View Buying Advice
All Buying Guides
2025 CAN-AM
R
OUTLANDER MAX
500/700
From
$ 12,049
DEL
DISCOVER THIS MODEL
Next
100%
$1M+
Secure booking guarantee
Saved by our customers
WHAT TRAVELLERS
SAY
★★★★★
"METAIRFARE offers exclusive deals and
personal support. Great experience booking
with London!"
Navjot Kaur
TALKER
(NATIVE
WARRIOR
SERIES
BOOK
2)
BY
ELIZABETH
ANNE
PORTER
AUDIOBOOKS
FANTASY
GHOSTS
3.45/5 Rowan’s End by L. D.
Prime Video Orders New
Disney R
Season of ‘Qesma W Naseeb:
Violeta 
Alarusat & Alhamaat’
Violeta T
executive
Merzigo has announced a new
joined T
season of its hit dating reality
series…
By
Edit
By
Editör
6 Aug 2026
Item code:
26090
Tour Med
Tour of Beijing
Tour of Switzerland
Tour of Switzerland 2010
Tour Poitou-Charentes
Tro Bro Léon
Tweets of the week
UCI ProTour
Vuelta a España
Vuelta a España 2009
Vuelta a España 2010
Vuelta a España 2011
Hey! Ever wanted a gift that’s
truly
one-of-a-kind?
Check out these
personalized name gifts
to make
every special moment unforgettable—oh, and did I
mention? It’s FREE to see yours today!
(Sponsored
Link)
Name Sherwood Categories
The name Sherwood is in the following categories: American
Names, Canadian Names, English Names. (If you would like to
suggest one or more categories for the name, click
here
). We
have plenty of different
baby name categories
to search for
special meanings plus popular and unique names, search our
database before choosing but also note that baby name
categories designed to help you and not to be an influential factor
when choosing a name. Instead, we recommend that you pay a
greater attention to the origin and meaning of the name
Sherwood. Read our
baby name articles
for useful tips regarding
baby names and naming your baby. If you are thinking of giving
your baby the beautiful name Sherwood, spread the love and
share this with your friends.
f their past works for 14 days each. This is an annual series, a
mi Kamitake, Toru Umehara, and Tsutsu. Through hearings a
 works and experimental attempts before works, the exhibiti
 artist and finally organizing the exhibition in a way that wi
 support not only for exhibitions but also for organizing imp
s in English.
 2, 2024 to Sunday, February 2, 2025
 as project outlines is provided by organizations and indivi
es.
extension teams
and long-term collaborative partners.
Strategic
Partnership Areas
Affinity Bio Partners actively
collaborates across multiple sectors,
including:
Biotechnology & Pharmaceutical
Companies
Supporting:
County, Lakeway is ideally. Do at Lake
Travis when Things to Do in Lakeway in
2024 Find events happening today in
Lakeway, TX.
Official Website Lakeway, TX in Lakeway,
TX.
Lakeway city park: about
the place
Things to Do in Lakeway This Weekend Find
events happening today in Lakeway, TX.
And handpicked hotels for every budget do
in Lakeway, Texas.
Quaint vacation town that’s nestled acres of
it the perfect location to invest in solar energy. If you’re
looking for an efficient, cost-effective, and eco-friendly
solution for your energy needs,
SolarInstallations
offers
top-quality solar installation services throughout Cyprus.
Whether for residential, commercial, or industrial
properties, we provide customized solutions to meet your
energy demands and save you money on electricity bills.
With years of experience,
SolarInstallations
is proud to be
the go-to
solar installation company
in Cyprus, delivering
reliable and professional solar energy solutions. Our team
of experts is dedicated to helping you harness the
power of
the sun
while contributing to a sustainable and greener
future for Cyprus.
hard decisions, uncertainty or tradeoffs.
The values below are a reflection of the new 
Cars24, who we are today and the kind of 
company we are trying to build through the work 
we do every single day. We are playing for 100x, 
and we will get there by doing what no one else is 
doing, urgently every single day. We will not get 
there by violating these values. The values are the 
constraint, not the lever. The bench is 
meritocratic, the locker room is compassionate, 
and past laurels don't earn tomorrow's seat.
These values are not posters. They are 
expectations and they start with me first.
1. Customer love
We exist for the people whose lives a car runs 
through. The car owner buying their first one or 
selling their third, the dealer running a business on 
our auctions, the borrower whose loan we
========================================================================
→ **Prompt**
The reply should consist of one number: how many lines of the material contain the word "Switzerland".

→ **Exercise output**
2